I due soli di Pontebernardo

Contro lo spopolamento dei piccoli borghi alpini, il ruolo indispensabile dei pastori come interpreti e divulgatori del paesaggio colturale e culturale montano

Alla sommità dell’Alta Valle Stura, in provincia di Cuneo, tra gli ultimi paesetti prima di attraversare il Colle della Maddalena e raggiungere la Francia, si incontra una graziosa borgata, Pontebernardo che sorge a 1300 metri sul livello del mare e fa parte del comune di Pietraporzio.

Paesi di montagna che ora, avvolti dalla neve racchiudono un fascino tutto particolare. Le case sono semplici e dai camini accesi esce il profumo di larici e pino, che bruciano lasciando nell’aria un profumo di “pulito”, di fresco. L’inverno è lungo e gli abitanti, quasi tutti pensionati, vivono dei prodotti dell’orto che immancabile sorge accanto ad ogni casa.

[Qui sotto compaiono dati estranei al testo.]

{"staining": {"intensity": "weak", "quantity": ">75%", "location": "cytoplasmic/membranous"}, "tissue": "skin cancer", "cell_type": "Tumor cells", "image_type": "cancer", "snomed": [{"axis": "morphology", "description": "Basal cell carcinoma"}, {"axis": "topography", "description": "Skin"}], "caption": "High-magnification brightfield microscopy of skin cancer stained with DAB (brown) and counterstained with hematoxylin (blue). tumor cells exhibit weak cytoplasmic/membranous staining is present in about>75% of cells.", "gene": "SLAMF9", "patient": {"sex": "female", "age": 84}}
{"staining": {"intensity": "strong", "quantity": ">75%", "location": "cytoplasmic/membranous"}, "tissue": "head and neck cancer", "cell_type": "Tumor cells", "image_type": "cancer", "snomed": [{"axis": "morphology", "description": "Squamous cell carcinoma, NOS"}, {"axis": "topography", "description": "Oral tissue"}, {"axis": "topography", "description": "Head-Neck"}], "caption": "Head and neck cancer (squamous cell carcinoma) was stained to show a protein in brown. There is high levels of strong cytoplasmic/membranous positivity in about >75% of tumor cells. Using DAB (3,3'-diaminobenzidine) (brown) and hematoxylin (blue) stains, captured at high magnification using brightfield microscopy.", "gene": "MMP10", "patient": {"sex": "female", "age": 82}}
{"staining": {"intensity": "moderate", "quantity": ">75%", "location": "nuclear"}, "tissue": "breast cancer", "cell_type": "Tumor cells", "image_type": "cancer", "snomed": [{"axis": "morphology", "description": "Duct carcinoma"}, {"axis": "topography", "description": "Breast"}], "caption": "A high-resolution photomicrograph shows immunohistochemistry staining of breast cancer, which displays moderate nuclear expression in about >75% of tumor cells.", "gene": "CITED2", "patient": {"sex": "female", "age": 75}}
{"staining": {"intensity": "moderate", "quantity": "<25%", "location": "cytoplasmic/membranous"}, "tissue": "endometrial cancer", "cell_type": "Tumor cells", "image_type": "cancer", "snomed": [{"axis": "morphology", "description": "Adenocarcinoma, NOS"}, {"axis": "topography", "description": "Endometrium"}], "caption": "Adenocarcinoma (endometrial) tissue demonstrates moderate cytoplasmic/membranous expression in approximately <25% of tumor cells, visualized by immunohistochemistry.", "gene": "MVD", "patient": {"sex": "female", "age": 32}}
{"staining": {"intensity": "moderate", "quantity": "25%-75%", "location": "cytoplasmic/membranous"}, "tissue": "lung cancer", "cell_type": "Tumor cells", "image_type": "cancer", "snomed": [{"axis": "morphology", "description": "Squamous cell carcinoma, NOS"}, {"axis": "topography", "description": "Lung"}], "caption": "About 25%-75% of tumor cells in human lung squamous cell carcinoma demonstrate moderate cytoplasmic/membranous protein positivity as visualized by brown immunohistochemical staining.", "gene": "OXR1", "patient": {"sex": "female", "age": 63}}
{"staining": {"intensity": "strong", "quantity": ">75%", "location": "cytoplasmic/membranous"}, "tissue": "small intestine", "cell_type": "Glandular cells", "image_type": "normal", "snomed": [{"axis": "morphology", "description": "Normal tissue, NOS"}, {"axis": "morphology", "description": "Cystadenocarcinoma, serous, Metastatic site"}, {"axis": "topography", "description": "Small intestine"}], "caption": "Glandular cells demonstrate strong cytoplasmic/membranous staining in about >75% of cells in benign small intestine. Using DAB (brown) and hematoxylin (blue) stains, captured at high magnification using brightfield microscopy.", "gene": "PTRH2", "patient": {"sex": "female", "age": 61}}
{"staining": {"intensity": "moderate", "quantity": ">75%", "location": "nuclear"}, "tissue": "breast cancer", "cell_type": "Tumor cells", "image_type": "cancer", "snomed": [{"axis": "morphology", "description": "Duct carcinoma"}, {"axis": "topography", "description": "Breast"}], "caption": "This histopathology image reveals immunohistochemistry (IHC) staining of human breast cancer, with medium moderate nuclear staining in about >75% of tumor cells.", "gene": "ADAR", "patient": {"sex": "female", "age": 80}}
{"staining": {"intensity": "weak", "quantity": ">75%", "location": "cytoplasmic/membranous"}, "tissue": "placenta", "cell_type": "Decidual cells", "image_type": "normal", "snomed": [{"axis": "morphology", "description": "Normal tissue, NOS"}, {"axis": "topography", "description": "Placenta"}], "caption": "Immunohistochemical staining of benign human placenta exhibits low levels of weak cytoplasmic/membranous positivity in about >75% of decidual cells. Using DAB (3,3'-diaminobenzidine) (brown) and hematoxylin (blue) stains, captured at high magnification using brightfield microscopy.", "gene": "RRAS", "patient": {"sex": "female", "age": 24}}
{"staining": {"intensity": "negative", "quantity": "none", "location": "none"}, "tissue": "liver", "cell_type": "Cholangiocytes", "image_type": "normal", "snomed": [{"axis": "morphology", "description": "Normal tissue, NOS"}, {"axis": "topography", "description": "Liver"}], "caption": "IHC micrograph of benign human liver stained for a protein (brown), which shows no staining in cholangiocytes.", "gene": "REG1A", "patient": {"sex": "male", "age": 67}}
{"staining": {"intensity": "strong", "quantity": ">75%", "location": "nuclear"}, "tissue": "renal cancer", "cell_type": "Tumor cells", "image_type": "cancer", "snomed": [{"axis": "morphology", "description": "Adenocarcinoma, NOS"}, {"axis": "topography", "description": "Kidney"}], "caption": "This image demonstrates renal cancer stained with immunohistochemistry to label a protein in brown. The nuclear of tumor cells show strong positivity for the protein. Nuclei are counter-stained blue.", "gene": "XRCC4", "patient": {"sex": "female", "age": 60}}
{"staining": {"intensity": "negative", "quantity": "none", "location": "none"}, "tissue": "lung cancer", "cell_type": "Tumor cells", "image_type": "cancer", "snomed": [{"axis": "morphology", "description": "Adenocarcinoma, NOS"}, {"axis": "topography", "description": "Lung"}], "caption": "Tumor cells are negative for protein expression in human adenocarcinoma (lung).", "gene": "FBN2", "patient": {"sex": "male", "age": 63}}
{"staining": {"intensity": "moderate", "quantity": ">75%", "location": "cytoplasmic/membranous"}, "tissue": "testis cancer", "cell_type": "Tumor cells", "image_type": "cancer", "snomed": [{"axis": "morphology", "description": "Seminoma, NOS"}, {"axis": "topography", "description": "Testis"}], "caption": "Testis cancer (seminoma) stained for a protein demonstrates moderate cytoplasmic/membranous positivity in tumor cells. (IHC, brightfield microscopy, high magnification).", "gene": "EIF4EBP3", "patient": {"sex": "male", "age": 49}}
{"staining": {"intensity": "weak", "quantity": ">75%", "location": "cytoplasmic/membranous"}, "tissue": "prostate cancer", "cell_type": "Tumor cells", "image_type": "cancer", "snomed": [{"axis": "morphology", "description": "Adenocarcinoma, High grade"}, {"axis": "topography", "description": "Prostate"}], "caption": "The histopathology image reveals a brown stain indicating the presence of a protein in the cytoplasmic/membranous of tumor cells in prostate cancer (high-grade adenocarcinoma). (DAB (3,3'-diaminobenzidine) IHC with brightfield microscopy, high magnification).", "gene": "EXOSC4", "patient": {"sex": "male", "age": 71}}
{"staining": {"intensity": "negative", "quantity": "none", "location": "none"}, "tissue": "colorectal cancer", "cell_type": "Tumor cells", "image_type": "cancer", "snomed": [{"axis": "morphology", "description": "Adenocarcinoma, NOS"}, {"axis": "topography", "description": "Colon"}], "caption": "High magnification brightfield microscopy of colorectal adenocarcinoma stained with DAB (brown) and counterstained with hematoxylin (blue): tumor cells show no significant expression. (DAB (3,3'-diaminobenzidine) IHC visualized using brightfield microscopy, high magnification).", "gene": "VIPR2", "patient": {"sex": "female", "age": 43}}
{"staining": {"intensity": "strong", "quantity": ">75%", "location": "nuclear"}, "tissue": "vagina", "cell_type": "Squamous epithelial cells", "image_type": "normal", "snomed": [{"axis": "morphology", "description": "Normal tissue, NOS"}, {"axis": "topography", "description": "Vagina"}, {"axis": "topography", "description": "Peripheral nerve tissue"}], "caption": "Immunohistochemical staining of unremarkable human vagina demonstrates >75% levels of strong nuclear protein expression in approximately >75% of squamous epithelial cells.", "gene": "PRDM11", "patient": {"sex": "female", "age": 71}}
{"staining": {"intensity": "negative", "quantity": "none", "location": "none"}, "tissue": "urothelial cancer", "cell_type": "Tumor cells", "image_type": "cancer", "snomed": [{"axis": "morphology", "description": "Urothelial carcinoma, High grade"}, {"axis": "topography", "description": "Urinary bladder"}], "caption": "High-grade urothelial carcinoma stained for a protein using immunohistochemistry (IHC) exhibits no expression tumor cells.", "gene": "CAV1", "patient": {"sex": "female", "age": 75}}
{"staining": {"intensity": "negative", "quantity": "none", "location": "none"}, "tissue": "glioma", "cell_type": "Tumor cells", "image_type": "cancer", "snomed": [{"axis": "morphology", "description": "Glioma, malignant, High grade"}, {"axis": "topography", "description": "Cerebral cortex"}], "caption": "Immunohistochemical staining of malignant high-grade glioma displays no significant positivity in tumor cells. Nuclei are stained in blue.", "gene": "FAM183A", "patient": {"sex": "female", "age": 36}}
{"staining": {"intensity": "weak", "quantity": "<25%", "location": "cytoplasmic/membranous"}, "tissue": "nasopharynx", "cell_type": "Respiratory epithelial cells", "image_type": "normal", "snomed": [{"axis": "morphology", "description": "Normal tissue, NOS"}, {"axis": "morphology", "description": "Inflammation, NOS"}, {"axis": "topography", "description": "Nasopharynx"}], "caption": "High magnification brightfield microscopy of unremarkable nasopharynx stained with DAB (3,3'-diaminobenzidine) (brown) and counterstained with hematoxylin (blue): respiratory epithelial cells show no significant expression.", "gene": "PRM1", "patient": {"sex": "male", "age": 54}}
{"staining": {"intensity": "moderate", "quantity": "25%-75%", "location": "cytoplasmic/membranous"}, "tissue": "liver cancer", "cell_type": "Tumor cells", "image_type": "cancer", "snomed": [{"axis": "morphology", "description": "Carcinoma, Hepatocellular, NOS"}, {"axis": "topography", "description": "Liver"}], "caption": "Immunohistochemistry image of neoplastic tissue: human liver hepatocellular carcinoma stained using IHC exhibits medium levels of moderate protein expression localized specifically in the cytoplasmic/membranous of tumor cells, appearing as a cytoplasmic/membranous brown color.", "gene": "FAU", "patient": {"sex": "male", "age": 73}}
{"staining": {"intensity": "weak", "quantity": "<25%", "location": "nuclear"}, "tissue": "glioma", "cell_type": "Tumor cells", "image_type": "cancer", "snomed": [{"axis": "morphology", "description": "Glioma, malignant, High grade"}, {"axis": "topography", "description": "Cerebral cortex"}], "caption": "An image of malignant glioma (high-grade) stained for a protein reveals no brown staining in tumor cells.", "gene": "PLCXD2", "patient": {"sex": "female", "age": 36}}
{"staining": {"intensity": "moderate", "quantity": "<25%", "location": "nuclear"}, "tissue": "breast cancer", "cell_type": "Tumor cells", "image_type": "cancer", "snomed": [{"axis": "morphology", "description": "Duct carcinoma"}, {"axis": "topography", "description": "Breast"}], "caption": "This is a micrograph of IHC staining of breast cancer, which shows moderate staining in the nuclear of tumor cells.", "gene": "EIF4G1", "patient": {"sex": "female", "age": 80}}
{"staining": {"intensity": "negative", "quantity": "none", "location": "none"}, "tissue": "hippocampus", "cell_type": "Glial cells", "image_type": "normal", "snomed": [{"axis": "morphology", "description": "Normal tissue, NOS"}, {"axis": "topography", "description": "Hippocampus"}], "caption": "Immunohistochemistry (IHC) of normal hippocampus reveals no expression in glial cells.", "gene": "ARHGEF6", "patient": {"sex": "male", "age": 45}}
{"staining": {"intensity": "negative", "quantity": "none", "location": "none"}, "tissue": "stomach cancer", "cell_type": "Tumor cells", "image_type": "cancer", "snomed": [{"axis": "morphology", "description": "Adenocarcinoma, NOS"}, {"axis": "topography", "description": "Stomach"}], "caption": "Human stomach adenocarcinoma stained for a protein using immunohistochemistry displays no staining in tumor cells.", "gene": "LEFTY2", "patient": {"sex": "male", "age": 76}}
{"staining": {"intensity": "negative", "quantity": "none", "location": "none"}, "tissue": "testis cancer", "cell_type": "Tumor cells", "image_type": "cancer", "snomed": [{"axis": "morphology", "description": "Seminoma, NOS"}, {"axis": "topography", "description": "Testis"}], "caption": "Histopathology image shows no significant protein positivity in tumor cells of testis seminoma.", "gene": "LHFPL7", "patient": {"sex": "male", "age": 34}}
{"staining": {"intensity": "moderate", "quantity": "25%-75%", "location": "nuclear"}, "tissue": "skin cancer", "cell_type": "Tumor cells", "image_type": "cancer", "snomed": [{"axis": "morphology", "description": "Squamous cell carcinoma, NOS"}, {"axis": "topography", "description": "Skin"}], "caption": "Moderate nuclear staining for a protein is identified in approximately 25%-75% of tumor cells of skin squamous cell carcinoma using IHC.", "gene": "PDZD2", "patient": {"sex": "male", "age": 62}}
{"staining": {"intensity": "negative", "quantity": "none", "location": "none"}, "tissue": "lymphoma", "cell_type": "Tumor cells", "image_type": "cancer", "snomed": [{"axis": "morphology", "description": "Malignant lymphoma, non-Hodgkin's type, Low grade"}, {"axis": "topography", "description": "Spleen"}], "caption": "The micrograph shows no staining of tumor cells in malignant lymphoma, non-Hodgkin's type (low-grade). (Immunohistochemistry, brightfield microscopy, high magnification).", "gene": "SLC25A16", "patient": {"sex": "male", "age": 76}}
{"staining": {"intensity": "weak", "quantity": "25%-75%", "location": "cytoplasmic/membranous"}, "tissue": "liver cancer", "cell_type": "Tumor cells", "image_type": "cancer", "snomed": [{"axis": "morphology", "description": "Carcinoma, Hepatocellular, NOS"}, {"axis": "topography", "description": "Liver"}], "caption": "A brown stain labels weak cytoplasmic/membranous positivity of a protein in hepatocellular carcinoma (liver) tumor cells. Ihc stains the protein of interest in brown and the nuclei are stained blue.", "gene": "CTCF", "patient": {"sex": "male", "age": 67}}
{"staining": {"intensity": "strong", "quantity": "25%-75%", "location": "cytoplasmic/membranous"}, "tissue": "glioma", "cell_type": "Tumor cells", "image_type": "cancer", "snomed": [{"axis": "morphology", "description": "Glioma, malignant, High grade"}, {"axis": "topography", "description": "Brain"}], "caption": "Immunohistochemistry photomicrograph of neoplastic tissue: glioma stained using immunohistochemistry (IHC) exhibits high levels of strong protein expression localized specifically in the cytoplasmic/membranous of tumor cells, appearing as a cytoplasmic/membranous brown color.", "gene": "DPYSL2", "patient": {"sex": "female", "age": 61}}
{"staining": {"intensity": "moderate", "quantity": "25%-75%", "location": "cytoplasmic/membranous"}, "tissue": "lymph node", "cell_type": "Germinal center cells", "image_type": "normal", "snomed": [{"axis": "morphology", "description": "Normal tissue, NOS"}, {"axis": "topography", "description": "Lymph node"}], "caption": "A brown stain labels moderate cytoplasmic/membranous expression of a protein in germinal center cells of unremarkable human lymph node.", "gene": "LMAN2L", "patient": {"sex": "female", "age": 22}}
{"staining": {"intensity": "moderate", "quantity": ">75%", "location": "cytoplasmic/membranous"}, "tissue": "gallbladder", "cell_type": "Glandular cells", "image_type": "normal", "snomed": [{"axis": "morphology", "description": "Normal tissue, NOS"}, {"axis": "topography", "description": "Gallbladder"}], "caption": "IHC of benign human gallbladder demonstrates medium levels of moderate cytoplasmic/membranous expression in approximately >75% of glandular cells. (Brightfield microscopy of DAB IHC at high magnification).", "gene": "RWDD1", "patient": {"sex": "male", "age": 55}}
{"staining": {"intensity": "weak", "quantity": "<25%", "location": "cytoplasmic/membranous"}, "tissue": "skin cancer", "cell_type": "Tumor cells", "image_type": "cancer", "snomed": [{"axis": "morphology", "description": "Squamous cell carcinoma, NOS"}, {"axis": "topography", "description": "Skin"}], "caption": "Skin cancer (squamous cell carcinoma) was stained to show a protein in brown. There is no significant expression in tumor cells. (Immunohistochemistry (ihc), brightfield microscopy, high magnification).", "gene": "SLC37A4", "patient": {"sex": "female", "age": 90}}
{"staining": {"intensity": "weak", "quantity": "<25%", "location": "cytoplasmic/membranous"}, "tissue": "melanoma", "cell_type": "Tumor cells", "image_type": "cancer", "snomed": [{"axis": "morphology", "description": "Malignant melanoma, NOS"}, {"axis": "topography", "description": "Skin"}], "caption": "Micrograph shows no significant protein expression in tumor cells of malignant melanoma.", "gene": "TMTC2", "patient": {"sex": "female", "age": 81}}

La strada statale che collega l’Italia alla Francia appena lambisce il paese, e spesso rimane interrotta per pericolo valanghe o troppa neve. Chi viene fermato dall’interruzione sosta nelle pensioni ben attrezzate. Tutt’attorno si alzano vette da sogno con rocce e speroni che d’estate offrono i loro sentieri per lunghe escursioni.

Qui siamo in territorio occitano con una sua lingua, le sue tradizioni, le sue feste colorate, tipiche e rallegrate sempre dal suono della ghironda e dalle danze in costume. Qui si celebra la ‘Festo dou Tarluc’, Il termine occitano ‘Tarluc’, dal latino inter lux, a Pontebernardo è utilizzato per indicare il lasso di tempo in cui il sole scompare, in inverno, dietro la cima dell’Ubac, per poi ricomparire più tardi. Per questo fenomeno gli abitanti del luogo usano l’espressione in lingua d’oc: a Poumbarnart aven dui souléi (a Pontebernardo abbiamo due soli). Si perché per una decina di giorni il sole sorge, poi tramonta dietro il monte e dopo un’ora sorge nuovamente per poi tramontare. Per vedere questo fenomeno salgono fin lassù centinaia di persone animando la piccola borgata alpina.

Naturalmente la Comunità Montana organizza parecchi interessanti iniziative con l’obiettivo di far vivere e valorizzare antiche tradizioni legate all’attività del posto. Molto bello e di gradevole ascolto, nella Chiesa parrocchiale dell’Assunta, il grande concerto,”L’Occitania, gli strumenti, il Natale”. Da visitare poi, nei locali dell’Ecomuseo, il percorso museale “Na draio per vioure – Un sentiero per vivere”, il Centro di Selezione degli arieti, il punto vendita dei prodotti in lana, il Caseificio per la lavorazione del latte di pecora sambucana, il laboratorio dei salumi di carne ovina ed il punto di degustazione “Agri Bistrot Pecora Nera”.

Suscita poi curiosità: “Pastori, ambasciatori del paesaggio“, a cura dei professori dell’università di Torino in cui si racconta la pastorizia in montagna vera attività zootecnica “primaria” per il ruolo sociale, ecologico, culturale che riveste ed è fondamentale per la conservazione dei territori meno favoriti.

Su allevamento, transumanze e commercio del bestiame si era centrata la vita economica di molte vallate alpine. A queste attività si deve la costruzione di componenti essenziali del paesaggio alpino, quali prati, pascoli e insediamenti umani ad essi connessi. La pastorizia, ridimensionata dalle dinamiche di spopolamento delle vallate piemontesi del XX secolo, oggi più che mai deve essere riconosciuta per le funzioni di manutenzione di habitat e di conservazione della biodiversità. È pertanto necessario valorizzare in modo concreto quelli che oggi, secondo una terminologia riconosciuta internazionalmente, vengono definiti servizi ecosistemici. Solo in questo modo si potrà contrastare la limitata o nulla conoscenza di tale ruolo al di fuori di ambiti più locali.

Le figure dei pastori come interpreti e divulgatori del paesaggio colturale e culturale montano potranno così avere un ruolo importante nella costruzione di scenari di sviluppo territoriale. Scenari possibili e sostenibili.